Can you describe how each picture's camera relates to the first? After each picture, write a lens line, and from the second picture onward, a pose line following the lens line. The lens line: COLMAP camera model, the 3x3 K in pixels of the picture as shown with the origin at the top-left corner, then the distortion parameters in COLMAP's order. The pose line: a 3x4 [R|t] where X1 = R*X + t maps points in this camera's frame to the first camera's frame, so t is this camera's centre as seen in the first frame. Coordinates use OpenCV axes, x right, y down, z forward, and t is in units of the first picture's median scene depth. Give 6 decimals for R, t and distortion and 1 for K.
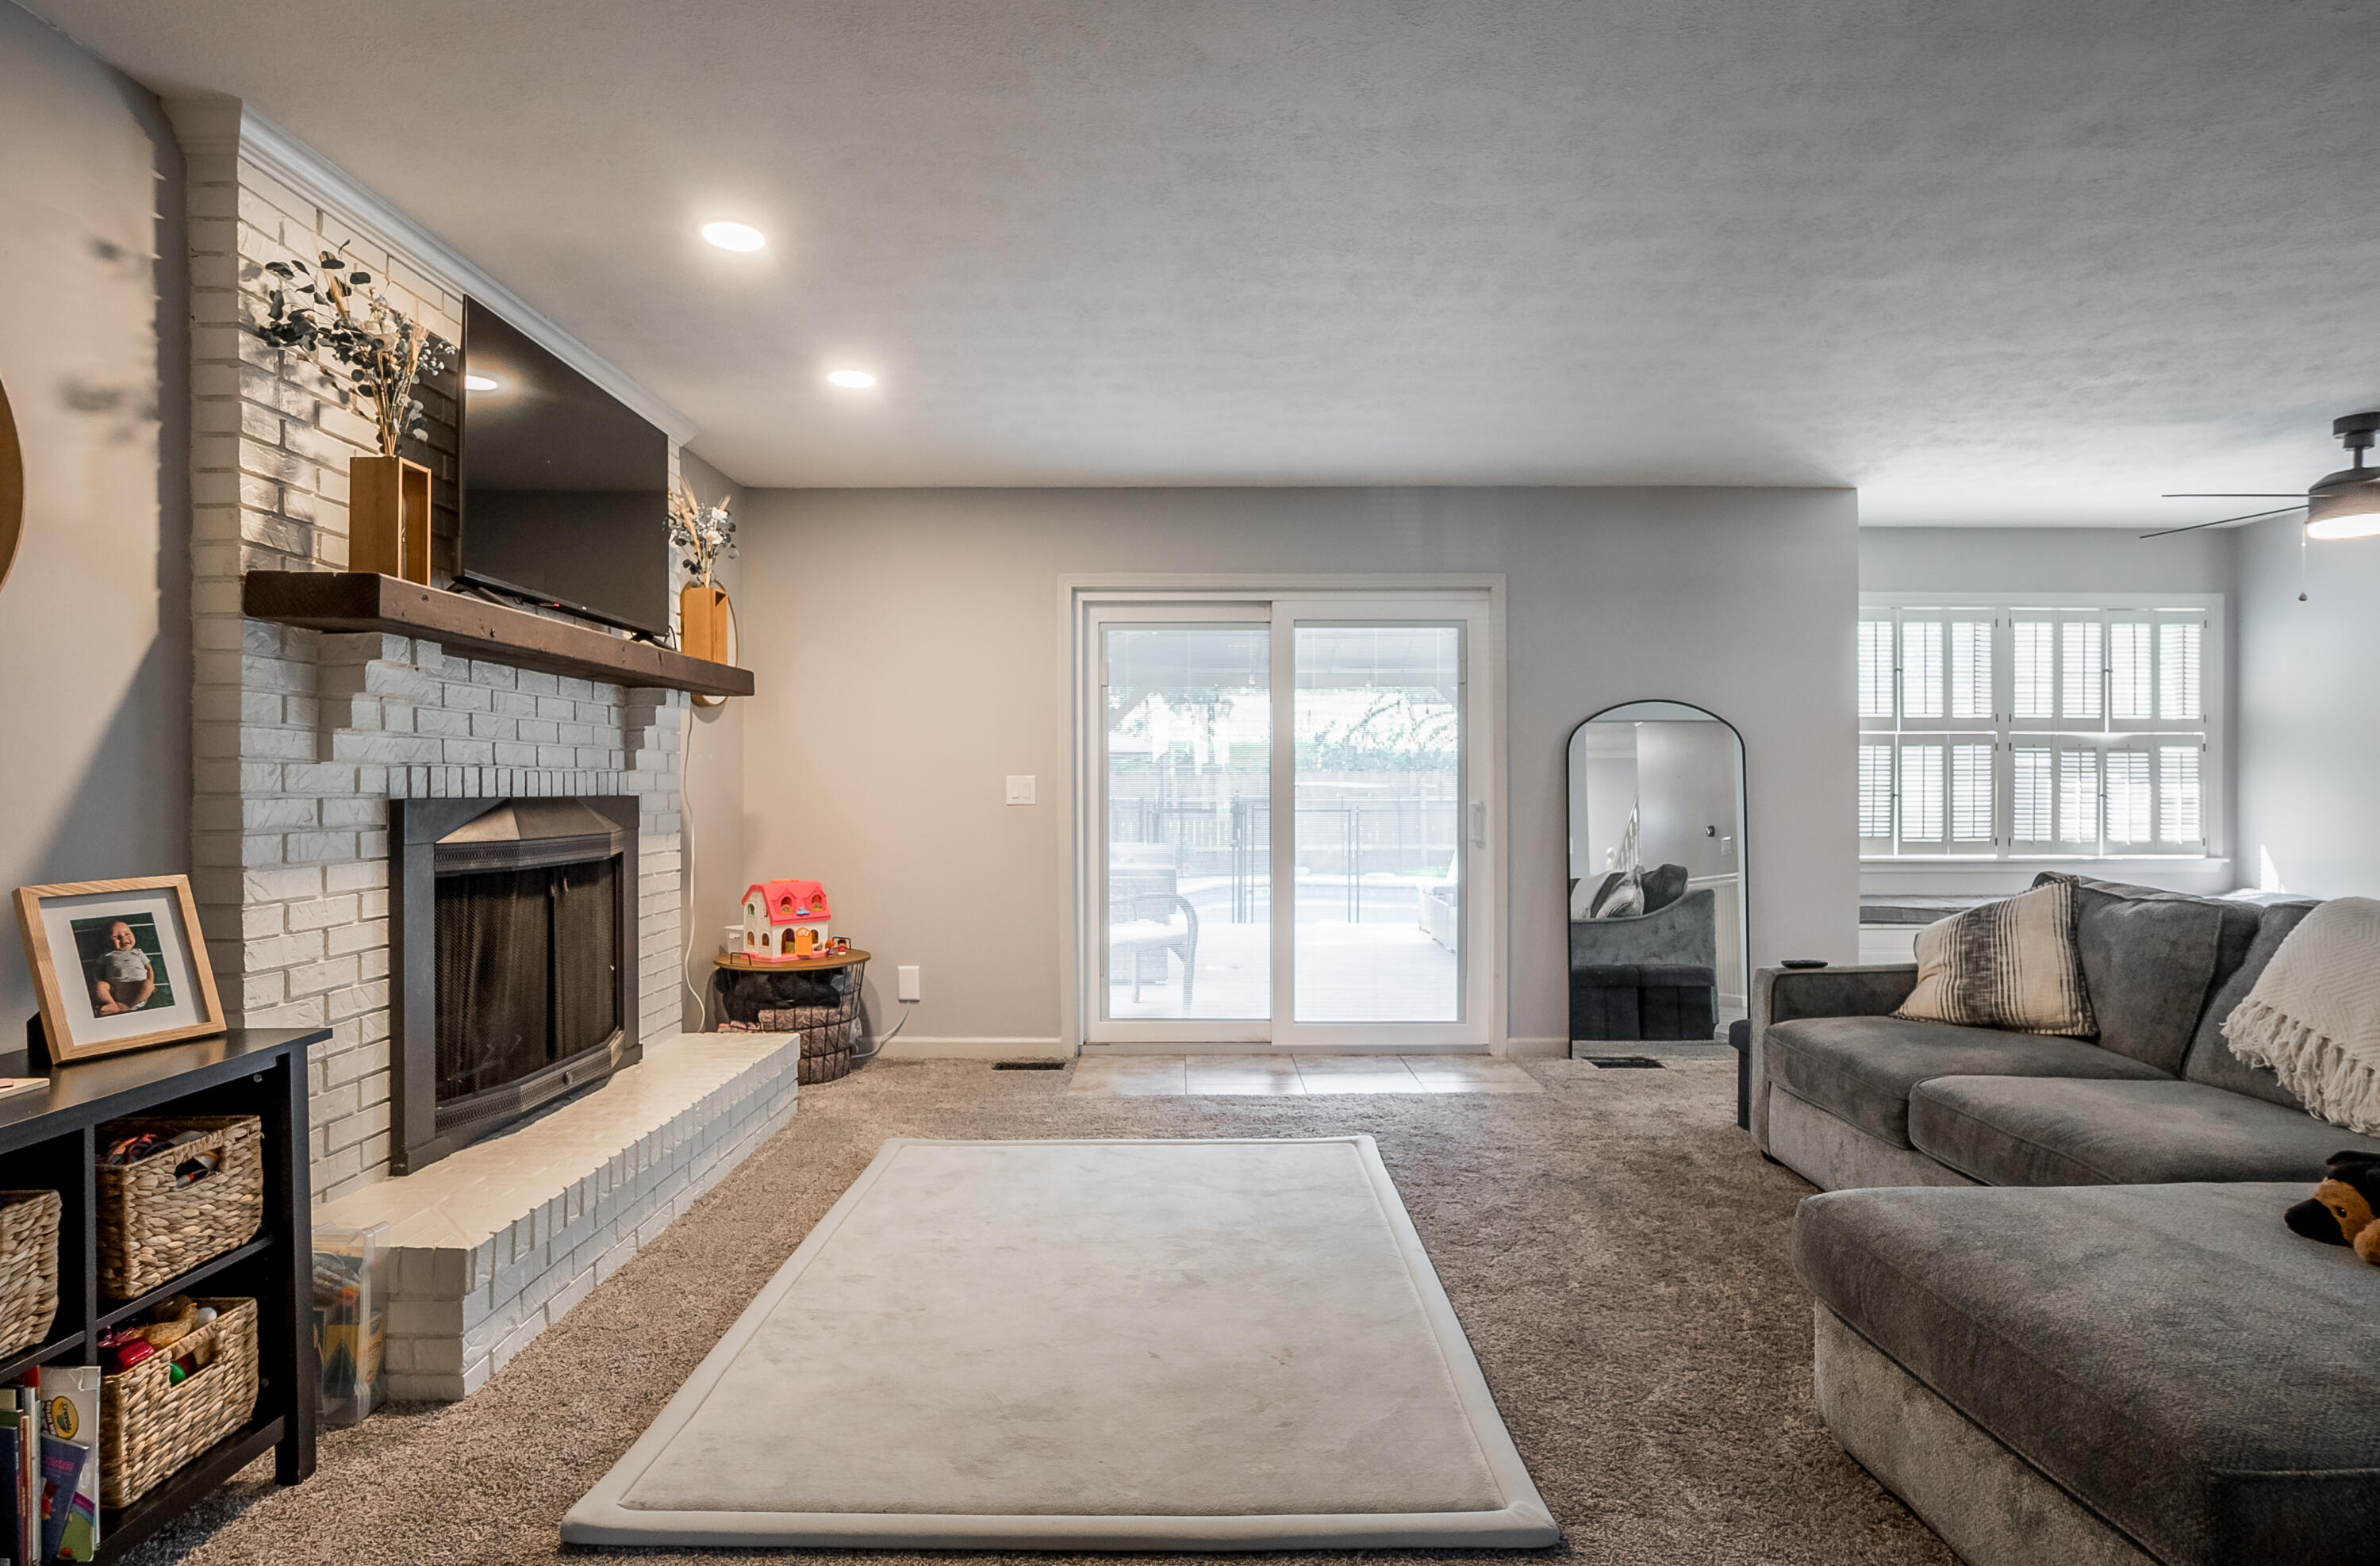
lens RADIAL K [[1213.5, 0, 1206.9], [0, 1213.5, 782.0], [0, 0, 1]] dist [-0.034388, 0.016524]
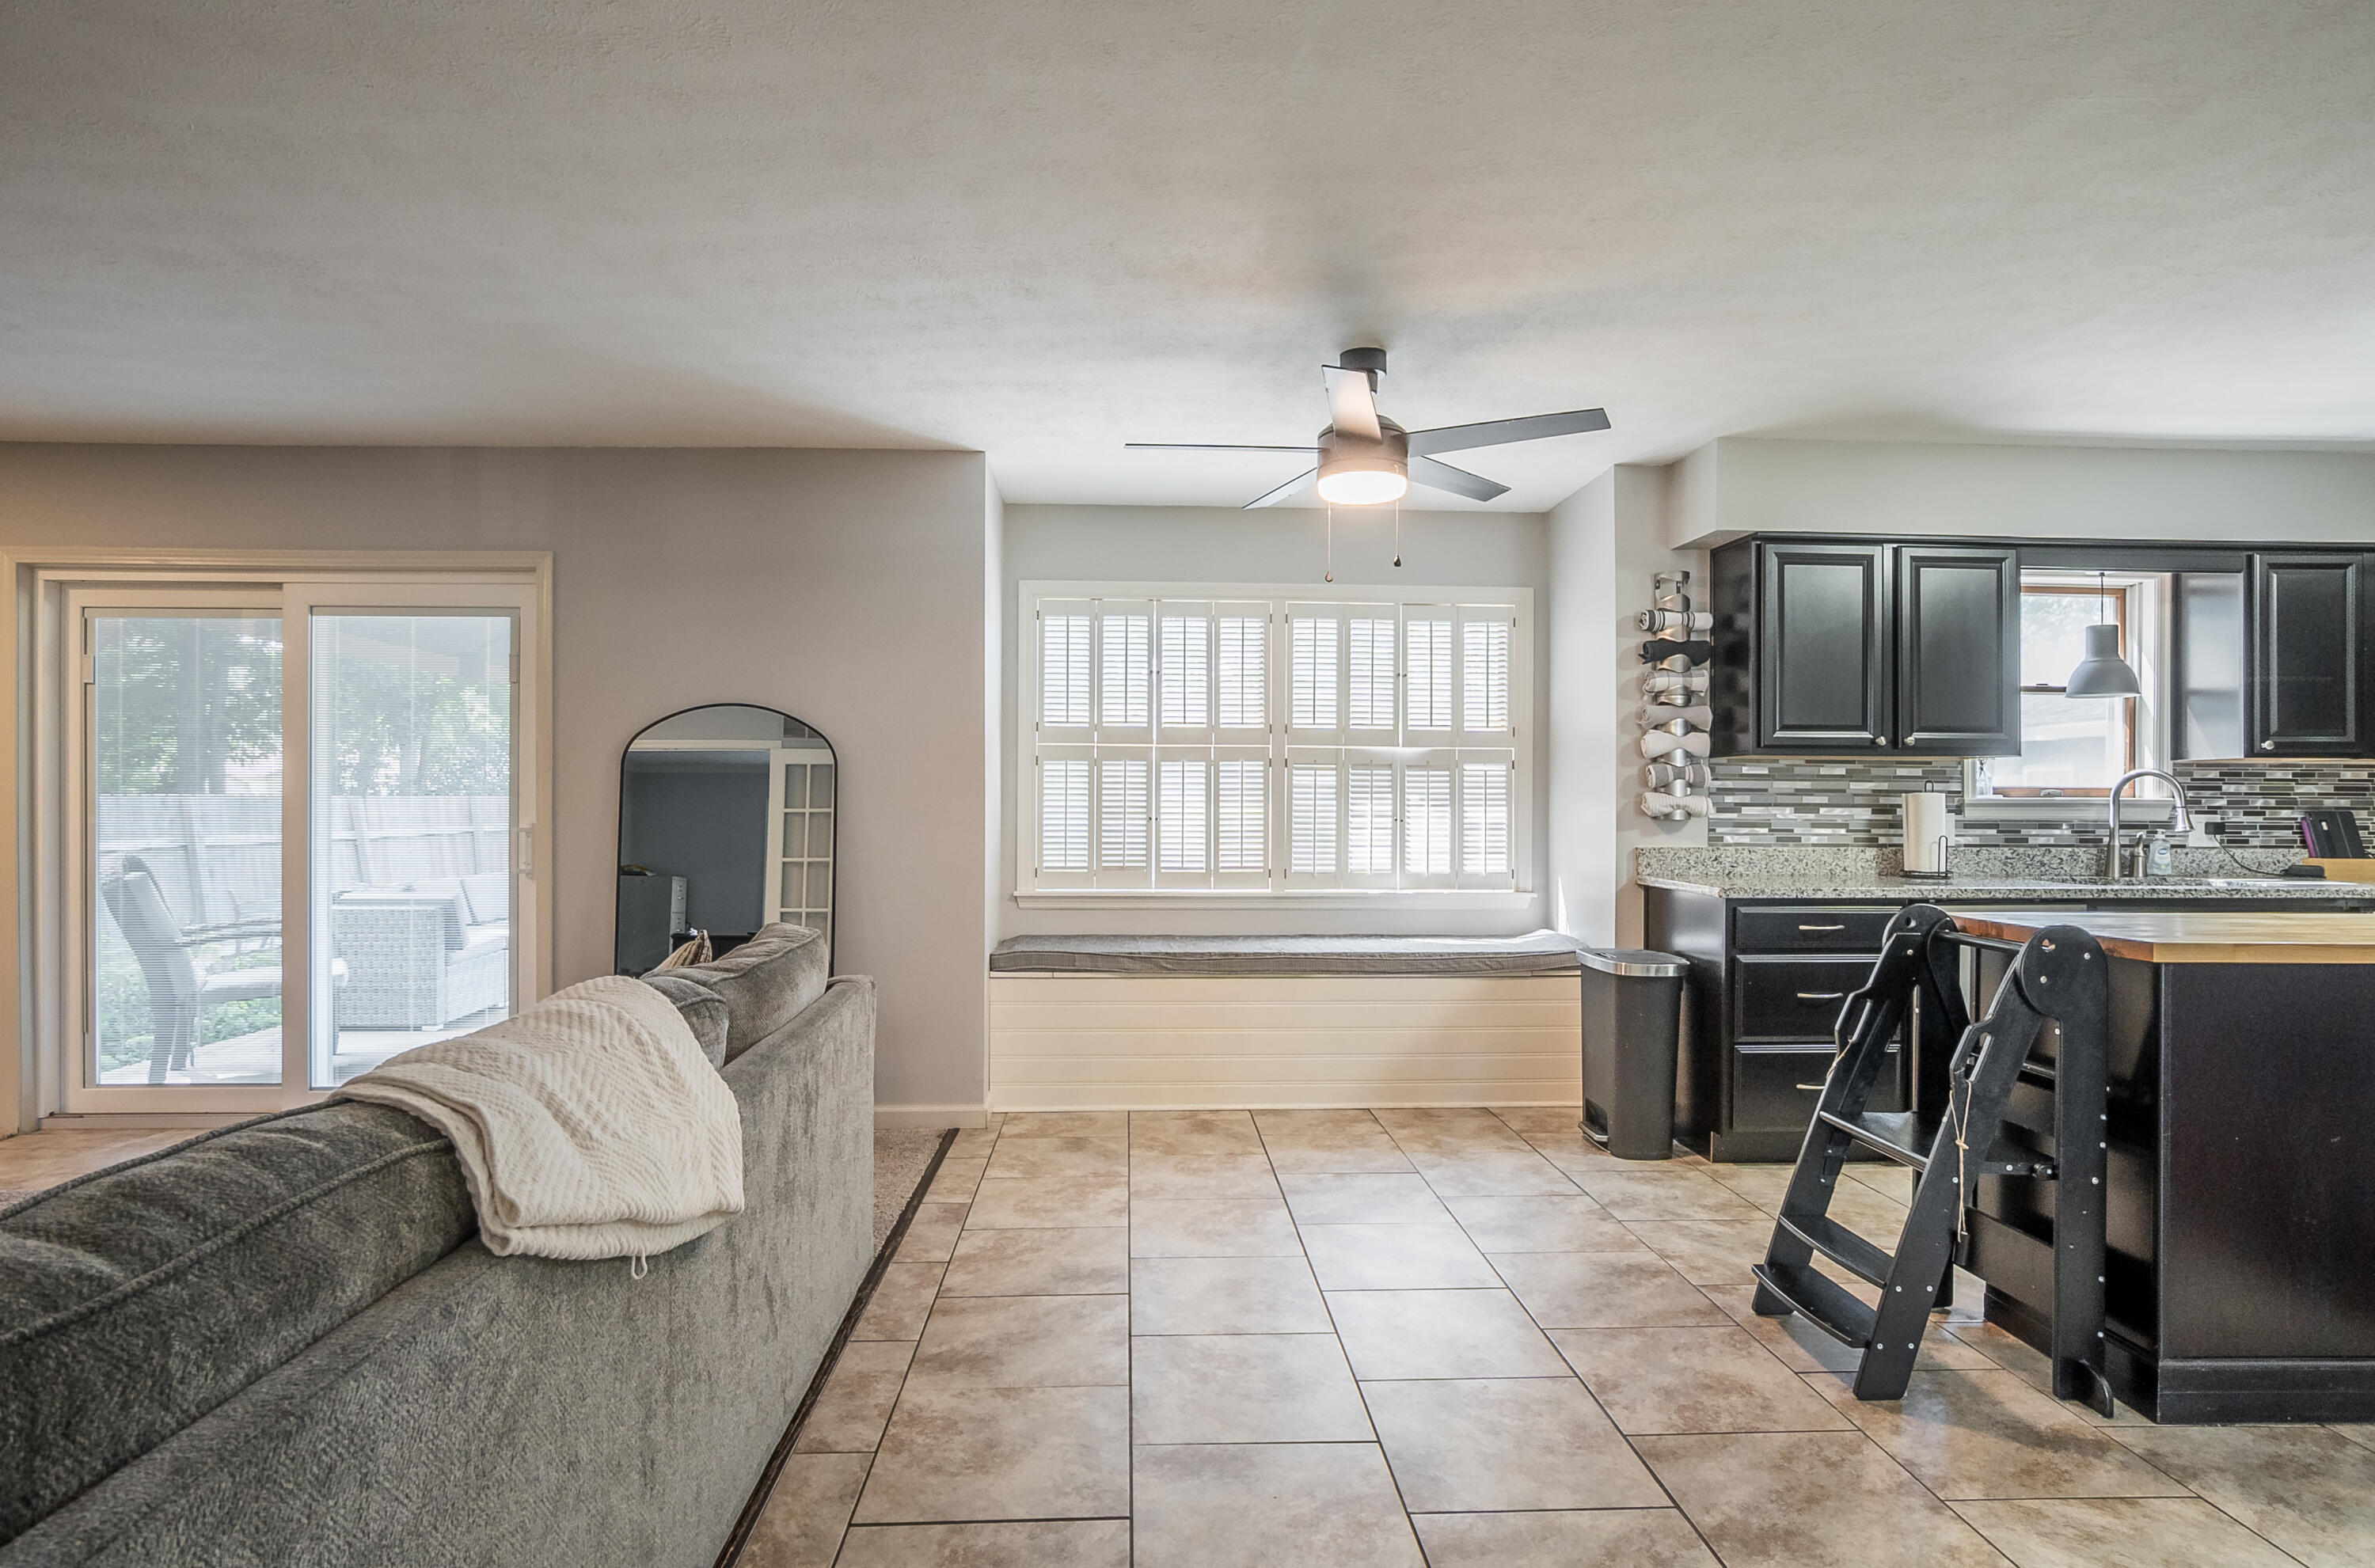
lens RADIAL K [[1210.8, 0, 1205.4], [0, 1210.8, 794.0], [0, 0, 1]] dist [-0.034388, 0.016524]
pose [[0.999220, 0.005197, 0.039138, 0.578767], [-0.005140, 0.999986, -0.001558, -0.005344], [-0.039146, 0.001355, 0.999233, 0.138005]]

━━━━━━━━

=== Problem to work on ===
Restate the material word for word; no picture should appear in the copy.

=== Output below ===
Can you describe how each picture's camera relates to the first? After each picture, write a lens line, and from the second picture onward, a pose line following the lens line. The lens line: COLMAP camera model, the 3x3 K in pixels of the picture as shown with the origin at the top-left corner, then the distortion parameters in COLMAP's order. The pose line: a 3x4 [R|t] where X1 = R*X + t maps points in this camera's frame to the first camera's frame, so t is this camera's centre as seen in the first frame. Coordinates use OpenCV axes, x right, y down, z forward, and t is in units of the first picture's median scene depth. Give 6 decimals for R, t and distortion and 1 for K.
lens RADIAL K [[1213.5, 0, 1206.9], [0, 1213.5, 782.0], [0, 0, 1]] dist [-0.034388, 0.016524]
lens RADIAL K [[1210.8, 0, 1205.4], [0, 1210.8, 794.0], [0, 0, 1]] dist [-0.034388, 0.016524]
pose [[0.999220, 0.005197, 0.039138, 0.578767], [-0.005140, 0.999986, -0.001558, -0.005344], [-0.039146, 0.001355, 0.999233, 0.138005]]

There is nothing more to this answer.